### MATERIAL TO PROCESS

________________________________________

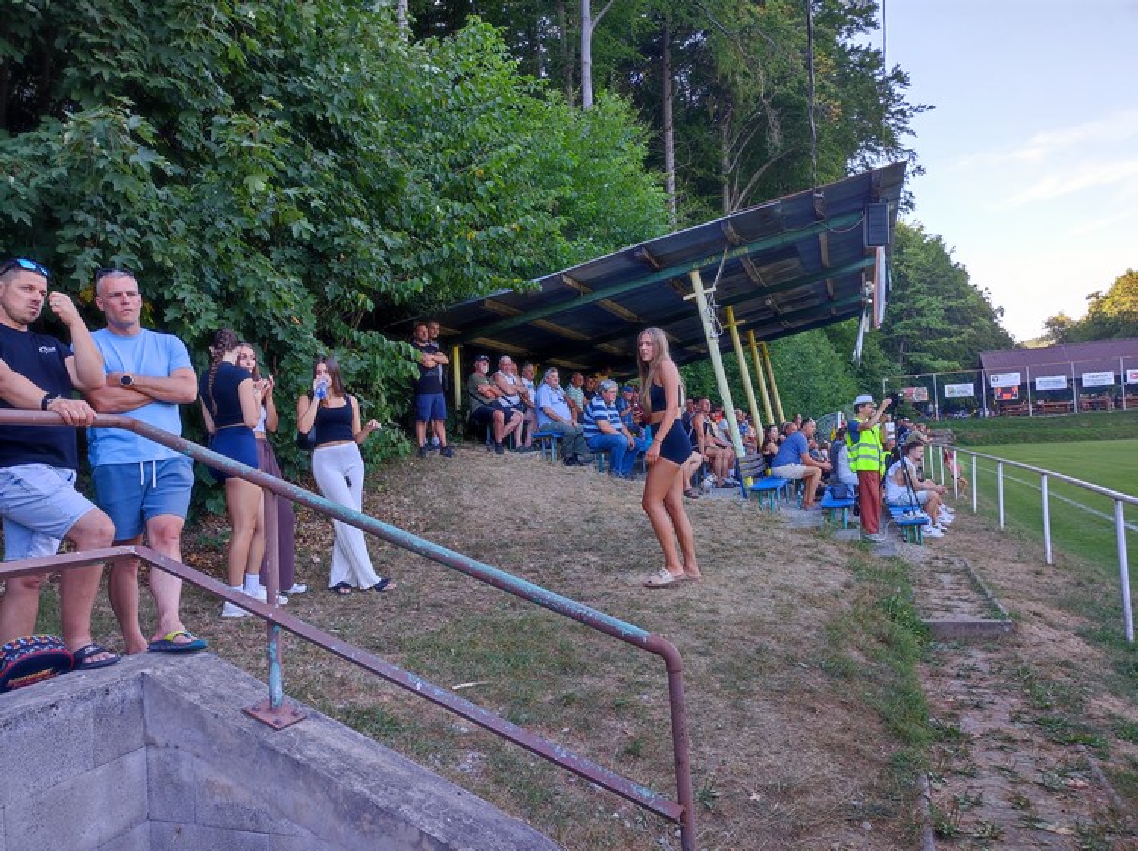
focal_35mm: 25
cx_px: 569
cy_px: 426
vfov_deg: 54.8
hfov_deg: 69.4
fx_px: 821
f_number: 1.79
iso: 259
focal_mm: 4.7
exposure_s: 1/100
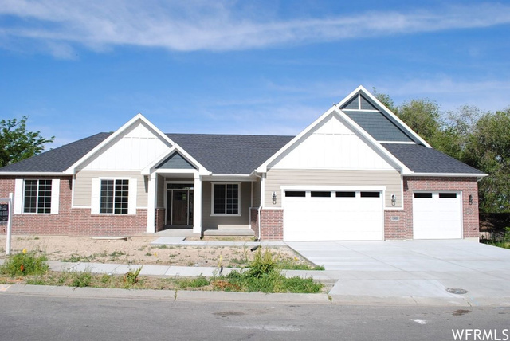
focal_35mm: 30
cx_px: 255
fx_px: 425
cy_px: 170
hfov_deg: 61.9
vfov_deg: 43.7
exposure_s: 1/320
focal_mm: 20
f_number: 9
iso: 100
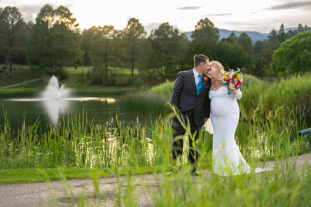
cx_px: 155
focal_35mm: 73
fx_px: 634
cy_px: 108
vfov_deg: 18.6
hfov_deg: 27.6
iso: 800
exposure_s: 1/1250
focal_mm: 70
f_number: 2.8
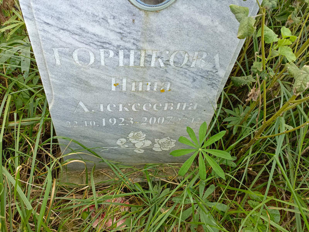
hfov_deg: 69.4
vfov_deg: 54.9
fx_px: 223
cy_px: 116
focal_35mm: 25
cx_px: 154
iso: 113
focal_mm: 4.76
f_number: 1.69
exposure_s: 1/101
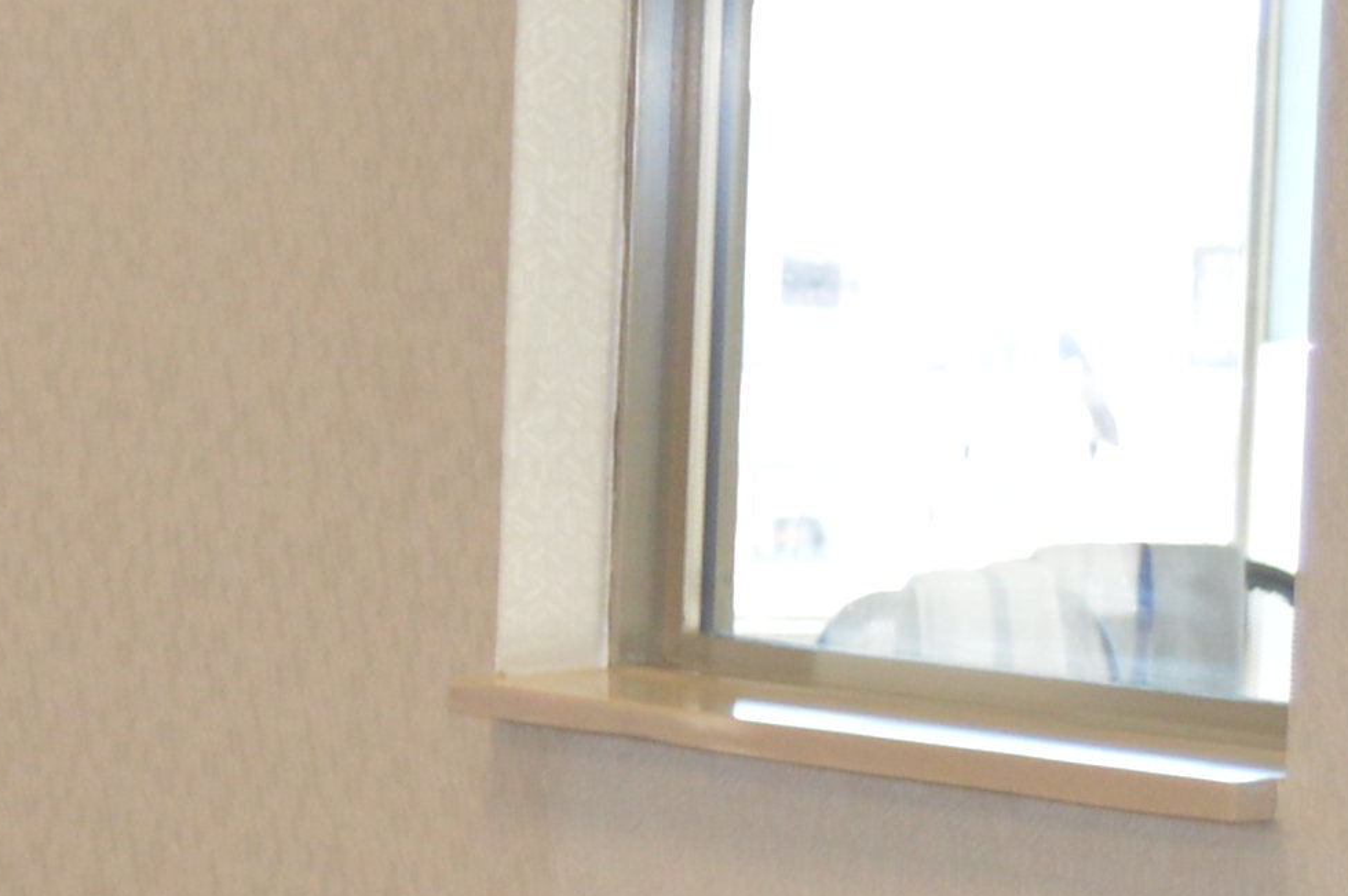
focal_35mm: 258
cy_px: 1276
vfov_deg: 5.3
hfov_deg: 7.6
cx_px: -1651
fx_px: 9652
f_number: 4.5
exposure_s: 1/60
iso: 400
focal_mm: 28
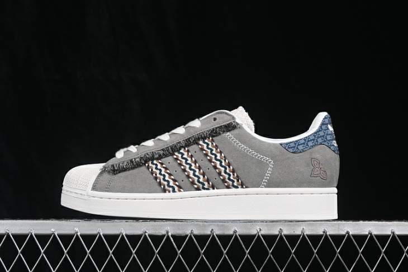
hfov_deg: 27.0
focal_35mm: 75
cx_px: 204
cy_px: 136
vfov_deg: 18.2
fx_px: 850
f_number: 8
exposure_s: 1/80
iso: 160
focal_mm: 50
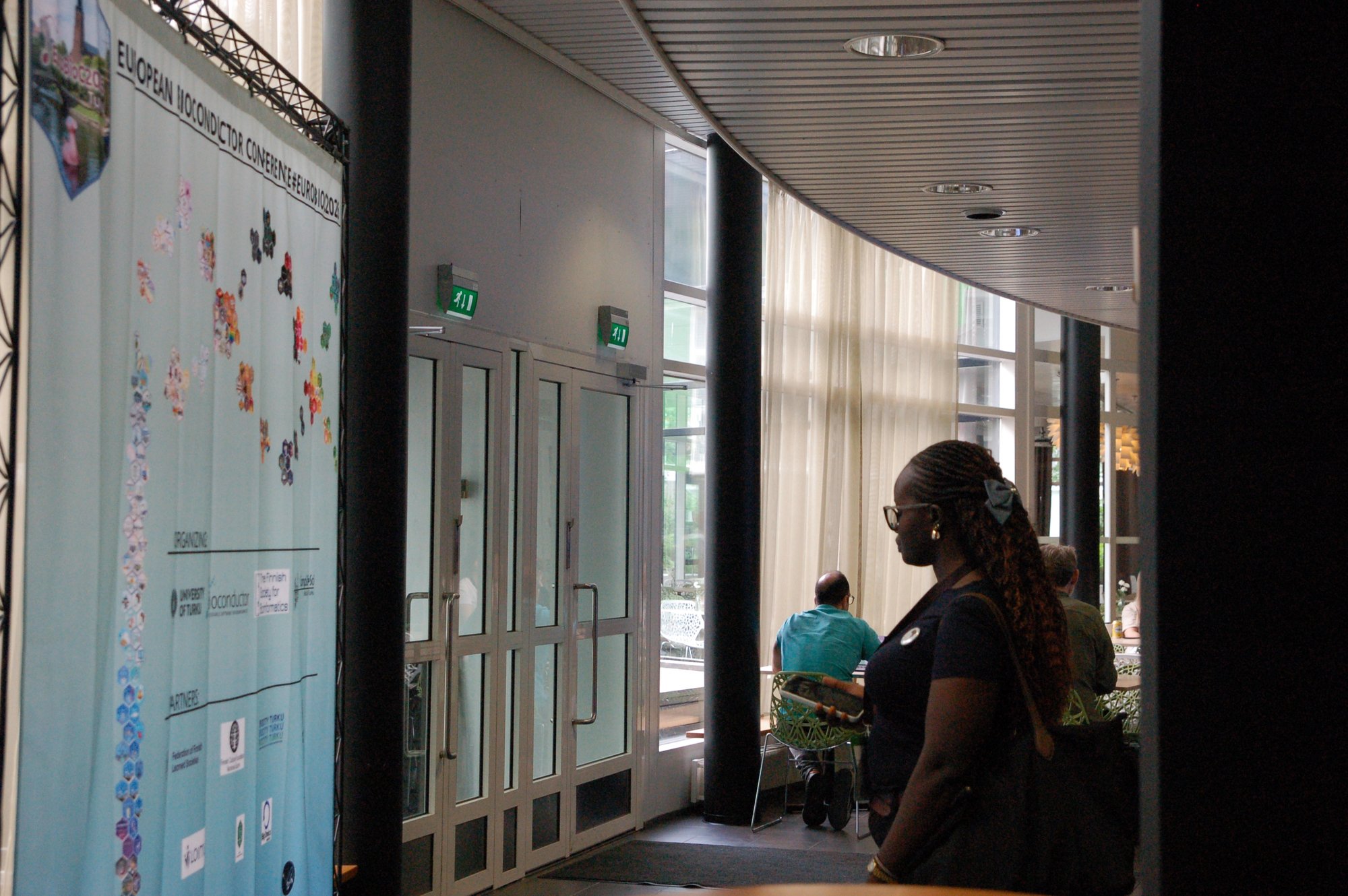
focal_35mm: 57
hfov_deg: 35.1
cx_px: 674
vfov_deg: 23.7
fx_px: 2133
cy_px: 448
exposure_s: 1/125
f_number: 5.6
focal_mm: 38
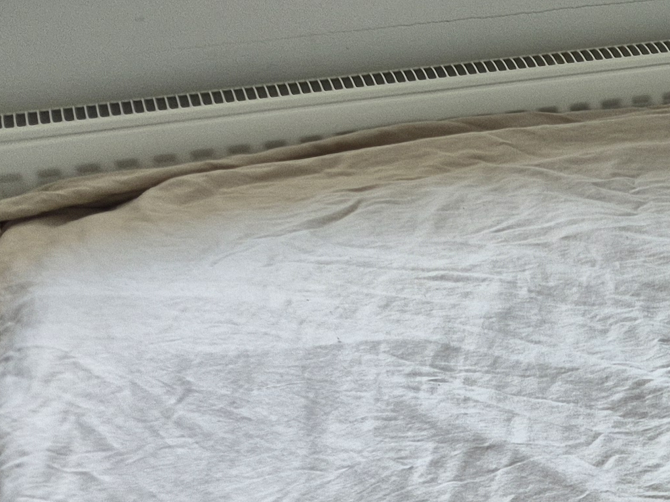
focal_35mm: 90
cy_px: 519
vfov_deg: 16.1
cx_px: 1181
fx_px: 1742
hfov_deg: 17.8
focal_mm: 5.4
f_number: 1.8
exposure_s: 1/180
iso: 64
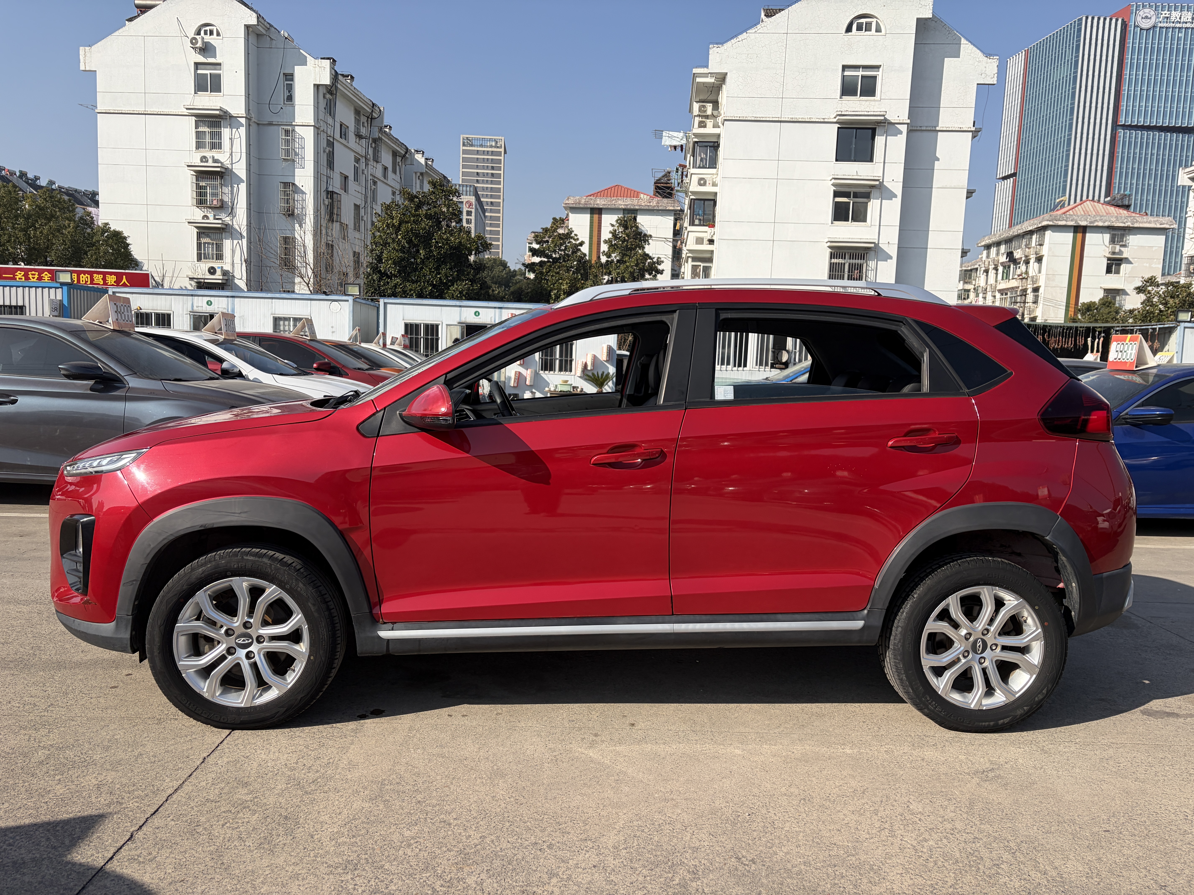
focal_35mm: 26
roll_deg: -1.7
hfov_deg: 67.3
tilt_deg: -6.5
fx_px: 897
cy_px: 448
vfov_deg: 53.1
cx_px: 597
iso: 64
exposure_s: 1/4329
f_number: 1.6
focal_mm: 5.96
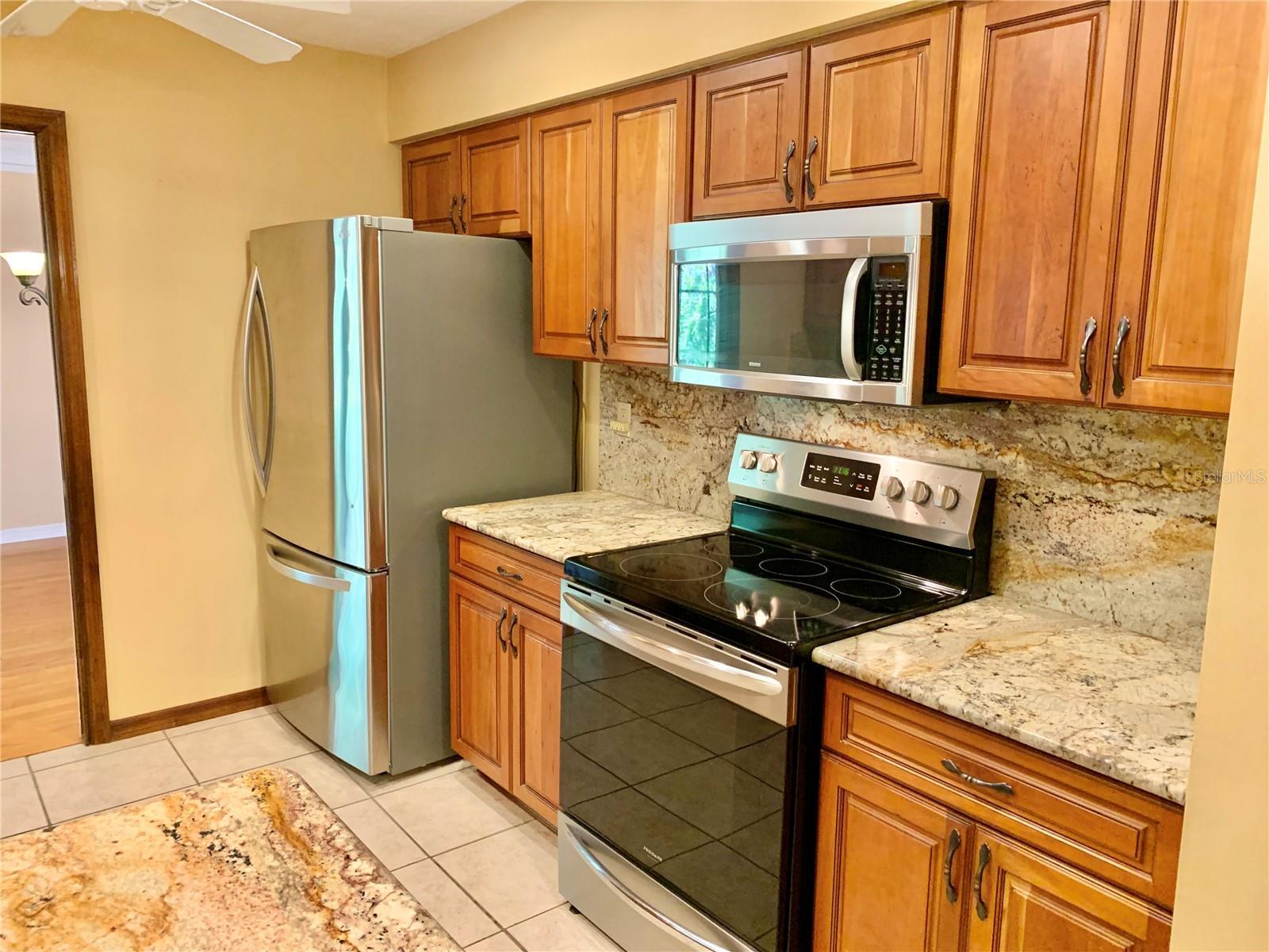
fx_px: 953
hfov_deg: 67.3
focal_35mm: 26
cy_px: 476
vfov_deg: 53.1
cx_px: 634
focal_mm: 4.25
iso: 320
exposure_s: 1/60
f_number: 1.8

________________________________________

### WORK TO BE COMPLETED
What is needed is an exact copy of all the records, minus any pictures.

### RESULT OF THIS TASK
focal_35mm: 25
cx_px: 569
cy_px: 426
vfov_deg: 54.8
hfov_deg: 69.4
fx_px: 821
f_number: 1.79
iso: 259
focal_mm: 4.7
exposure_s: 1/100
focal_35mm: 30
cx_px: 255
fx_px: 425
cy_px: 170
hfov_deg: 61.9
vfov_deg: 43.7
exposure_s: 1/320
focal_mm: 20
f_number: 9
iso: 100
cx_px: 155
focal_35mm: 73
fx_px: 634
cy_px: 108
vfov_deg: 18.6
hfov_deg: 27.6
iso: 800
exposure_s: 1/1250
focal_mm: 70
f_number: 2.8
hfov_deg: 69.4
vfov_deg: 54.9
fx_px: 223
cy_px: 116
focal_35mm: 25
cx_px: 154
iso: 113
focal_mm: 4.76
f_number: 1.69
exposure_s: 1/101
focal_35mm: 258
cy_px: 1276
vfov_deg: 5.3
hfov_deg: 7.6
cx_px: -1651
fx_px: 9652
f_number: 4.5
exposure_s: 1/60
iso: 400
focal_mm: 28
hfov_deg: 27.0
focal_35mm: 75
cx_px: 204
cy_px: 136
vfov_deg: 18.2
fx_px: 850
f_number: 8
exposure_s: 1/80
iso: 160
focal_mm: 50
focal_35mm: 57
hfov_deg: 35.1
cx_px: 674
vfov_deg: 23.7
fx_px: 2133
cy_px: 448
exposure_s: 1/125
f_number: 5.6
focal_mm: 38
focal_35mm: 90
cy_px: 519
vfov_deg: 16.1
cx_px: 1181
fx_px: 1742
hfov_deg: 17.8
focal_mm: 5.4
f_number: 1.8
exposure_s: 1/180
iso: 64
focal_35mm: 26
roll_deg: -1.7
hfov_deg: 67.3
tilt_deg: -6.5
fx_px: 897
cy_px: 448
vfov_deg: 53.1
cx_px: 597
iso: 64
exposure_s: 1/4329
f_number: 1.6
focal_mm: 5.96
fx_px: 953
hfov_deg: 67.3
focal_35mm: 26
cy_px: 476
vfov_deg: 53.1
cx_px: 634
focal_mm: 4.25
iso: 320
exposure_s: 1/60
f_number: 1.8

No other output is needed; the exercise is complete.